The Mountain Laurel
The Journal of Mountain Life

Visit us on FaceBookGenerations of Memories
from the
Heart of the Blue Ridge


The Place On Peters Creek and Beyond, Part 3 of 8

By William J. Sowder © 1992

Issue: February, 1992

"Through The eyes Of A Young Boy and The Heart Of An Old Man"

My Aunt Virginia, nicknamed "Jenks," was a sweet, shy, pretty child who was a little small for her age. She wasn't much older than Bobby and me, and often played games with us. On those occasions she lost completely the sweetness and shyness. She played to win - whether it be basketball, marbles, foot racing, hide-and-seek, or what have you. As the best athlete in the family, the perfect tomboy, she took no prisoners. She played for keeps. She won three letters playing basketball at her high school and as a freshman made the varsity at State Teachers College, now Longwood.

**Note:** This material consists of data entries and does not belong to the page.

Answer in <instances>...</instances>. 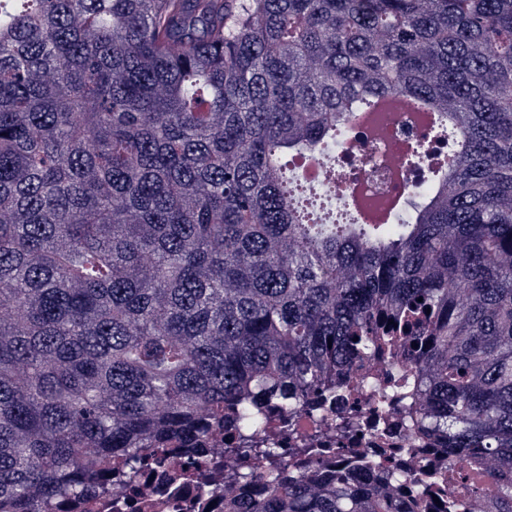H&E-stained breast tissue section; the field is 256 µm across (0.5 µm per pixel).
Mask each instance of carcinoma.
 Here are the masks:
<instances>
[{
  "label": "carcinoma",
  "mask_w": 512,
  "mask_h": 512,
  "mask_svg": "<svg viewBox=\"0 0 512 512\" xmlns=\"http://www.w3.org/2000/svg\"><path fill=\"white\" fill-rule=\"evenodd\" d=\"M393 95L440 160L387 222L319 223L292 161ZM401 348L497 483L471 512H512V0H0V512L226 416L270 473L224 512H399L386 469L284 479L262 408L355 381L385 417L364 367ZM378 109L385 112H414L425 124L433 125L436 122V113L404 97L381 100Z\"/></svg>",
  "instance_id": "carcinoma-1"
}]
</instances>
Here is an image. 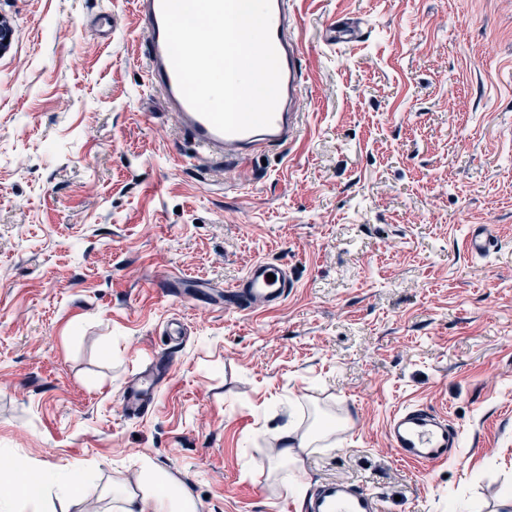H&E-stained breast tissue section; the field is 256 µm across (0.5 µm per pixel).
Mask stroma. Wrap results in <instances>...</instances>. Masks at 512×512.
I'll list each match as a JSON object with an SVG mask.
<instances>
[{
	"instance_id": "35a3bbf8",
	"label": "stroma",
	"mask_w": 512,
	"mask_h": 512,
	"mask_svg": "<svg viewBox=\"0 0 512 512\" xmlns=\"http://www.w3.org/2000/svg\"><path fill=\"white\" fill-rule=\"evenodd\" d=\"M288 2L301 134L232 168L189 161L132 0H0V480L84 470L49 512H120L108 489L145 455L198 512H298L274 435L325 412L349 427L305 456L310 487L512 512V0ZM339 17L364 41L333 45ZM258 260L287 267V297L225 310ZM406 406L456 431L447 461L388 447ZM490 226L489 224L471 226L465 245L472 255L483 256L490 252L493 243Z\"/></svg>"
}]
</instances>
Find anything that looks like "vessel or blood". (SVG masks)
<instances>
[{"label": "vessel or blood", "mask_w": 512, "mask_h": 512, "mask_svg": "<svg viewBox=\"0 0 512 512\" xmlns=\"http://www.w3.org/2000/svg\"><path fill=\"white\" fill-rule=\"evenodd\" d=\"M138 14L147 33V80L160 90L175 121L194 146L193 160L220 158L236 164L258 150L285 145L296 140L301 130L303 44L289 31L291 16L288 0H271V37L281 67L280 97L269 127L246 132H219L194 111L183 97L165 42L161 0H136ZM332 42L346 46L357 42L356 24L335 20L331 25ZM493 233L489 225L472 226L466 248L475 256L490 252ZM288 293V276L278 264L265 260L253 263L246 275L225 288L224 301L240 309H255L281 303ZM386 437L388 445L407 460L433 465L448 458V427L437 422L425 409L407 407L390 417ZM374 497L338 481L323 487L315 496L313 512H376Z\"/></svg>", "instance_id": "b4317fda"}]
</instances>
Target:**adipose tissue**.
<instances>
[{"mask_svg": "<svg viewBox=\"0 0 512 512\" xmlns=\"http://www.w3.org/2000/svg\"><path fill=\"white\" fill-rule=\"evenodd\" d=\"M278 443L276 466L281 482L296 502H303L308 484L305 480L302 455L315 447V435L301 431L296 423L281 426L275 436ZM141 476L137 487L121 481L113 482L112 497L121 504V512H197V504L190 491L178 487L166 494L159 490V470L150 457L140 459ZM84 475L76 469H64L48 473L37 485H27L20 497L0 494V512H46L45 500L52 488L71 493L83 486Z\"/></svg>", "mask_w": 512, "mask_h": 512, "instance_id": "1", "label": "adipose tissue"}]
</instances>
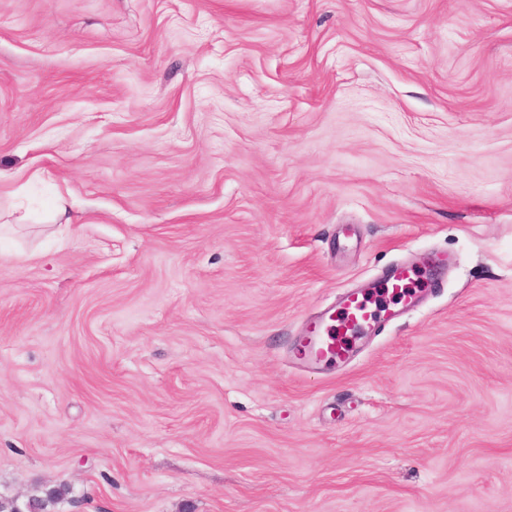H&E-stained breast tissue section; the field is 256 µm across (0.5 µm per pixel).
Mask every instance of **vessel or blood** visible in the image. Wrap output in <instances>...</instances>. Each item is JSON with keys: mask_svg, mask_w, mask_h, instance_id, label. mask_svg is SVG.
Instances as JSON below:
<instances>
[{"mask_svg": "<svg viewBox=\"0 0 512 512\" xmlns=\"http://www.w3.org/2000/svg\"><path fill=\"white\" fill-rule=\"evenodd\" d=\"M375 315L367 294L346 293L337 313L310 322L297 341L295 353L313 366L342 363L350 354L353 337L371 325Z\"/></svg>", "mask_w": 512, "mask_h": 512, "instance_id": "1", "label": "vessel or blood"}]
</instances>
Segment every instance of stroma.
I'll return each mask as SVG.
<instances>
[{
	"label": "stroma",
	"mask_w": 512,
	"mask_h": 512,
	"mask_svg": "<svg viewBox=\"0 0 512 512\" xmlns=\"http://www.w3.org/2000/svg\"><path fill=\"white\" fill-rule=\"evenodd\" d=\"M60 486L512 512V0H0V496ZM371 304L367 294L347 292L337 311L310 322L297 341L295 354L312 366L343 363L353 337L375 322L378 310Z\"/></svg>",
	"instance_id": "35a3bbf8"
}]
</instances>
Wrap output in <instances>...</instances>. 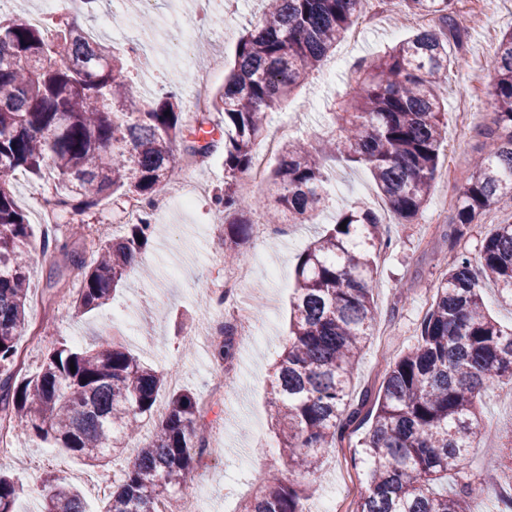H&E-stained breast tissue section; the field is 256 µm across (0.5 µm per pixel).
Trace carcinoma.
<instances>
[{"mask_svg":"<svg viewBox=\"0 0 512 512\" xmlns=\"http://www.w3.org/2000/svg\"><path fill=\"white\" fill-rule=\"evenodd\" d=\"M364 0H265L259 20L236 46L234 69L215 108L224 140H184L182 105L173 95L133 94L122 62L74 23L53 39L30 18H0V421L62 448L108 477L110 466L139 439L155 411L163 374L122 343H58L39 371L18 378L17 341L28 324L31 224L18 207L16 172L62 185L48 204L58 218L84 214L116 197L149 203L175 174L176 143L193 158L224 152V188L214 194L224 213L228 251L251 235L247 213L266 210L272 224H311L326 206L322 154L366 167L394 217L410 223L423 211L448 138L443 84L456 63L448 44L423 29L384 57L349 69V92L332 112L338 132L319 153L299 140L283 148L270 184L273 200L248 201L236 185L251 168L265 119L309 78L360 16ZM413 14L448 23L453 0H401ZM496 72L494 123L484 153L458 189L453 238L466 237L484 211L512 198V33L489 54ZM345 229H340L341 223ZM382 217L359 203L299 257L290 300L288 345L270 382L269 407L288 466L320 473L331 449L364 426L351 457L367 466L351 512H473L477 484L463 471L468 449L486 427L481 392L512 382V329L488 313L482 284L512 304V224L485 236L479 256L462 253L445 270L420 325L417 343L384 369L376 392L350 399L353 373L378 315L375 260L387 241ZM153 225L129 224L98 246L76 306L105 305L130 272L143 277ZM239 340L229 332L212 345L213 361L232 365ZM75 371H70V367ZM202 405L192 391L169 395L166 413L144 444L133 448L106 512H155L197 475L205 456ZM42 512H87L81 492L54 476L43 480ZM17 490L0 471V512H15ZM305 492L258 478L240 512H304Z\"/></svg>","mask_w":512,"mask_h":512,"instance_id":"cac0c4a2","label":"carcinoma"}]
</instances>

I never saw her play basketball, but I saw her playing marbles plenty of times. First she would draw an almost perfect circle for a ring and in the center place her marbles, often the ones she had won off me. I would then place mine and the slaughter would begin. She would take her favorite taw, a steelie, and resting her fist on her knee, she shot, seemingly without taking aim - all in one smooth motion. She made her ground shots the same aimless way. Often after the carnage I would go to Nannie for sympathy but it was my father who came to the rescue. He was at the time a machinist at the Norfolk & Western East End Shops and was in easy reach of medium-sized ball bearings that made perfect taws. With one steel taw going for four marbles, I was relatively rich — until I played Jenks again. Actually, she had rather beat me than anyone else.

It all began when I was four or five years old. Santa Claus had brought her the most wonderful of all teddy bears, the Steiff - the crooked cocked head, the frown on his face, the shoe-button eyes, the sawdust stuffing. The inspiration of this teddy came from a grizzly bear President Roosevelt had shot while hunting in New Mexico. (In 1903 his grandson gave the Smithsonian Institute the original; the gift shop of the Institution has on sale a perfect reproduction of the original.) Accompanying the bear was a small carriage. For some reason that only a five-year old could understand, I took a violent dislike to both presents. I couldn't wait to wreck the carriage and make mincemeat out of the occupant. To Jenk's dying day she never let me forget it. I don't blame her.

I loved to hear her whistle. In the late twenties and early thirties, whistling became something of a cult form. Concerts were given, contests were held, recordings were made. And everyone was urged to whistle while he worked, especially Jenks. Her repertoire began with placing her forefingers in her mouth and blowing - ear splitting. Her finest effort came, though, when she turned her breath over to her lips, tongue, and roof of her mouth - a wonderfully flexible instrument on which she played popular tunes of the day, hymns, jazz, arias, country, even canary.

One Easter Grandpa gave Jenks a canary she named Cherry. They were meant for each other. She would close the windows and outside doors and let Cherry fly around in the house. They played together as if they were children: Cherry dipping and fluttering and floating, making passes at Jenks, lighting on her shoulders and held out hands, all the while both of them filling the air with music - filling the old Place on Peters Creek with joy.

Jenks the basketball player, the marble shooter, the whistler - but the one I liked best was the runner. Those track events took place on Sunday afternoons. My father was the instigator, the timer, and the starter. The track was a path circling the house. Since Bobby was the youngest and smallest, he was given a twenty-foot advantage, I was given a ten, and Jenks and my uncle none. Bobby's and my time were slow, my uncle's better, and Jenks' best, invariably. One Sunday, however, my uncle accused Dad of fudging the time in Jenks's favor. He then demanded that he and Jenks race to a large cherry tree and back. It was pitiful. My uncle, who was more than a little bowlegged, looked like an egg-beater in full flight, while Jenks with her smooth, ground-eating stride was a picture of grace. She had won so easily that even my uncle was impressed: he walked over and shook her hand.

Somehow this race signaled a radical change in my uncle. From then on he not only quit racing but pretty much gave up his effort to make something out of Bobby and me. About this time, too, he seemed to discover that all girls weren't as impossible as his sisters. He began using large quantities of Listerine and bay rum. He even shined his shoes two or three times a week and started coming home all hours of the night. One time Bobby and I were walking by Guy's Soda Fountain, the hangout in Roanoke of the first line of cake-eaters and flappers, we saw him inside with a group of his friends. We hardly recognized him. He was wearing a sharp striped suit with greatly exaggerated shoulders, bell-bottom pants and a flat top straw hat - a boater - the latest foam off the top most wave of fashions; style of the Roaring Twenties. As we approached him he quickly left his friends and taking us by the arm hastily led us out the door. He then gave us a quarter and told us to split it and then hurried back in to complete any unfilled businesses that needed completing.